More than twenty days into the war and I haven’t left my house, not even to get a carton of milk. No one came to visit, there was one limiting well-being call and then a deafening silence. I couldn’t tell anyone about my connection to the country.
I have taken a shocking emergency leave of absence for an indefinite period.
Every day, I try to call my mother, my cousin, my friend, but no luck. The communication lines are down in Iran and my anxiety is through the roof. I hadn’t prayed since leaving Iran, and now I am constantly in the state of prostration begging God to end the war to save my people.
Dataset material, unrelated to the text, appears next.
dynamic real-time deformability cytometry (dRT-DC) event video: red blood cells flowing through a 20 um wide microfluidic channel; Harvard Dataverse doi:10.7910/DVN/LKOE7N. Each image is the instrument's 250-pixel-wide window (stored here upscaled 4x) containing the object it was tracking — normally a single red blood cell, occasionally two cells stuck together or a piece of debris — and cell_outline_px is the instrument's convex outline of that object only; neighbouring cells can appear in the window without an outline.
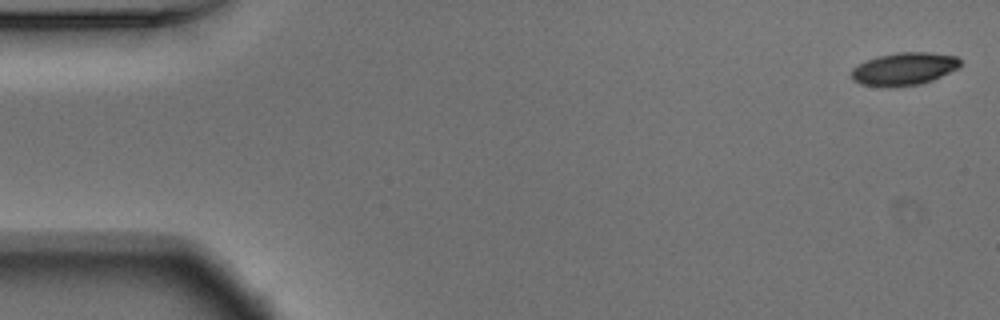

Finally, I got the news: they had left the city for the mountains.
Man is safe neither on the land nor on the sea.
I’d do anything to be with my family, but the ironic reality was once I left, there was no going back. You’ll never come back. Once someone leaves, they never come back. Everything seemed to stare at me, my achievements, my material possessions and my empty lifestyle.
I’ll be OK if the war stops and I meet my family. I try to relive the memories: my childhood, food and love, security, warmth and sunshine. It was a privileged childhood, something I will always remember and miss. My mother’s care, those carefully cooked dishes and pristine room and perfectly ironed clothes.
I’m not sure when the war will stop, but I’ve made my decision to leave the country for my wellbeing and my peace. The reality is, the longer the war goes on, the sicker I will become.
And one day I will see my family InshAllah.